[ENTRIES PROVIDED — start]

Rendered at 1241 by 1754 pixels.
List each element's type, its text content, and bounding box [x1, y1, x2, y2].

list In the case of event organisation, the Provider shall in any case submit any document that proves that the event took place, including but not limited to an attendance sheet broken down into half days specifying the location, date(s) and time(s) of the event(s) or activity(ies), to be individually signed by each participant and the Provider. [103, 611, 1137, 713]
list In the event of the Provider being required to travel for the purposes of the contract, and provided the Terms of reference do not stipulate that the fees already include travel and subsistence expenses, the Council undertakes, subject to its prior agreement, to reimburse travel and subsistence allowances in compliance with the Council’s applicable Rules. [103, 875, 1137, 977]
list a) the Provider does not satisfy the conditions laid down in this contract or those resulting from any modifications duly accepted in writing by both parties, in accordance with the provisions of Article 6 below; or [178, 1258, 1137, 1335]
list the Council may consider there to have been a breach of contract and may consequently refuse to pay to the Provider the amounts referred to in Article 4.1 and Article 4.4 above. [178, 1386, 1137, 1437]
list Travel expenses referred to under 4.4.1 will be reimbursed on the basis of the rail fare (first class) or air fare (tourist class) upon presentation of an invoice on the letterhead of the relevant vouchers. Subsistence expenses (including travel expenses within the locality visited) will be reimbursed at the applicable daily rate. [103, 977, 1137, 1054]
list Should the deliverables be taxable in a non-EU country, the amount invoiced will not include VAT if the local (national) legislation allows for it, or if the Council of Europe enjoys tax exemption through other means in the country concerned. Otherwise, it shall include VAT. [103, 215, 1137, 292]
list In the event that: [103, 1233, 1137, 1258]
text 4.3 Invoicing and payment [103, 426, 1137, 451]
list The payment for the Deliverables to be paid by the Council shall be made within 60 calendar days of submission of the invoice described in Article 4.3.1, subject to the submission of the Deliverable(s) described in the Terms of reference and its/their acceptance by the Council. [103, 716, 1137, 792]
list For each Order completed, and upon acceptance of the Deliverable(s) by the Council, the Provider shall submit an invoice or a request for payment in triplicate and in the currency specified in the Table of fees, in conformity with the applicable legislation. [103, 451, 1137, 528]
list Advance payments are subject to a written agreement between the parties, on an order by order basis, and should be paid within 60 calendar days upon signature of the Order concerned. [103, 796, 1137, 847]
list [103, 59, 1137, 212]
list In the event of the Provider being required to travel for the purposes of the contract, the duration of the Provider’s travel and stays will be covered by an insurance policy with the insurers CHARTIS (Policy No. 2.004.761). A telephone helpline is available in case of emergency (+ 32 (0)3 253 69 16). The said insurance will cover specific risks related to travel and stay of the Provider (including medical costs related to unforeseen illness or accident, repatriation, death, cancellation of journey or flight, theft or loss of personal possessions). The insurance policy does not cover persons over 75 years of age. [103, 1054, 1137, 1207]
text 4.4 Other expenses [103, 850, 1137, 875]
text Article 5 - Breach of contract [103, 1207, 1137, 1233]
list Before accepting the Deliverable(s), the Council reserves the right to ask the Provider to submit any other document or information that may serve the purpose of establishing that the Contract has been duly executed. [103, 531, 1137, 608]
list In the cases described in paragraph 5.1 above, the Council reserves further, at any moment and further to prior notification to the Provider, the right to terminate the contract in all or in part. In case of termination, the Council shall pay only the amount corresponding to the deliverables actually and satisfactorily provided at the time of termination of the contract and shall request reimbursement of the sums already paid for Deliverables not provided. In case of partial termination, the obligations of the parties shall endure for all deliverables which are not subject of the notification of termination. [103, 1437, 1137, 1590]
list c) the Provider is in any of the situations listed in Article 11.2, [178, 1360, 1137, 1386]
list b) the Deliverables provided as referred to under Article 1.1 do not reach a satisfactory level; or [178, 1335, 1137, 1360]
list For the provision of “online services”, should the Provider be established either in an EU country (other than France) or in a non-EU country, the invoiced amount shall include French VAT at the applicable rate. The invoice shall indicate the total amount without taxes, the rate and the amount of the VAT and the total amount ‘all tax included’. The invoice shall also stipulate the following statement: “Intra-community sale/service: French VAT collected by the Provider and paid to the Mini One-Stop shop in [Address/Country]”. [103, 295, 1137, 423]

[ENTRIES PROVIDED — finish]

EXERCISE BRIEF |
All of the data should be retyped exactly.

SOLUTION FOR THIS PROBLEM |
Rendered at 1241 by 1754 pixels.
List each element's type, its text content, and bounding box [x1, y1, x2, y2].

list In the case of event organisation, the Provider shall in any case submit any document that proves that the event took place, including but not limited to an attendance sheet broken down into half days specifying the location, date(s) and time(s) of the event(s) or activity(ies), to be individually signed by each participant and the Provider. [103, 611, 1137, 713]
list In the event of the Provider being required to travel for the purposes of the contract, and provided the Terms of reference do not stipulate that the fees already include travel and subsistence expenses, the Council undertakes, subject to its prior agreement, to reimburse travel and subsistence allowances in compliance with the Council’s applicable Rules. [103, 875, 1137, 977]
list a) the Provider does not satisfy the conditions laid down in this contract or those resulting from any modifications duly accepted in writing by both parties, in accordance with the provisions of Article 6 below; or [178, 1258, 1137, 1335]
list the Council may consider there to have been a breach of contract and may consequently refuse to pay to the Provider the amounts referred to in Article 4.1 and Article 4.4 above. [178, 1386, 1137, 1437]
list Travel expenses referred to under 4.4.1 will be reimbursed on the basis of the rail fare (first class) or air fare (tourist class) upon presentation of an invoice on the letterhead of the relevant vouchers. Subsistence expenses (including travel expenses within the locality visited) will be reimbursed at the applicable daily rate. [103, 977, 1137, 1054]
list Should the deliverables be taxable in a non-EU country, the amount invoiced will not include VAT if the local (national) legislation allows for it, or if the Council of Europe enjoys tax exemption through other means in the country concerned. Otherwise, it shall include VAT. [103, 215, 1137, 292]
list In the event that: [103, 1233, 1137, 1258]
text 4.3 Invoicing and payment [103, 426, 1137, 451]
list The payment for the Deliverables to be paid by the Council shall be made within 60 calendar days of submission of the invoice described in Article 4.3.1, subject to the submission of the Deliverable(s) described in the Terms of reference and its/their acceptance by the Council. [103, 716, 1137, 792]
list For each Order completed, and upon acceptance of the Deliverable(s) by the Council, the Provider shall submit an invoice or a request for payment in triplicate and in the currency specified in the Table of fees, in conformity with the applicable legislation. [103, 451, 1137, 528]
list Advance payments are subject to a written agreement between the parties, on an order by order basis, and should be paid within 60 calendar days upon signature of the Order concerned. [103, 796, 1137, 847]
list [103, 59, 1137, 212]
list In the event of the Provider being required to travel for the purposes of the contract, the duration of the Provider’s travel and stays will be covered by an insurance policy with the insurers CHARTIS (Policy No. 2.004.761). A telephone helpline is available in case of emergency (+ 32 (0)3 253 69 16). The said insurance will cover specific risks related to travel and stay of the Provider (including medical costs related to unforeseen illness or accident, repatriation, death, cancellation of journey or flight, theft or loss of personal possessions). The insurance policy does not cover persons over 75 years of age. [103, 1054, 1137, 1207]
text 4.4 Other expenses [103, 850, 1137, 875]
text Article 5 - Breach of contract [103, 1207, 1137, 1233]
list Before accepting the Deliverable(s), the Council reserves the right to ask the Provider to submit any other document or information that may serve the purpose of establishing that the Contract has been duly executed. [103, 531, 1137, 608]
list In the cases described in paragraph 5.1 above, the Council reserves further, at any moment and further to prior notification to the Provider, the right to terminate the contract in all or in part. In case of termination, the Council shall pay only the amount corresponding to the deliverables actually and satisfactorily provided at the time of termination of the contract and shall request reimbursement of the sums already paid for Deliverables not provided. In case of partial termination, the obligations of the parties shall endure for all deliverables which are not subject of the notification of termination. [103, 1437, 1137, 1590]
list c) the Provider is in any of the situations listed in Article 11.2, [178, 1360, 1137, 1386]
list b) the Deliverables provided as referred to under Article 1.1 do not reach a satisfactory level; or [178, 1335, 1137, 1360]
list For the provision of “online services”, should the Provider be established either in an EU country (other than France) or in a non-EU country, the invoiced amount shall include French VAT at the applicable rate. The invoice shall indicate the total amount without taxes, the rate and the amount of the VAT and the total amount ‘all tax included’. The invoice shall also stipulate the following statement: “Intra-community sale/service: French VAT collected by the Provider and paid to the Mini One-Stop shop in [Address/Country]”. [103, 295, 1137, 423]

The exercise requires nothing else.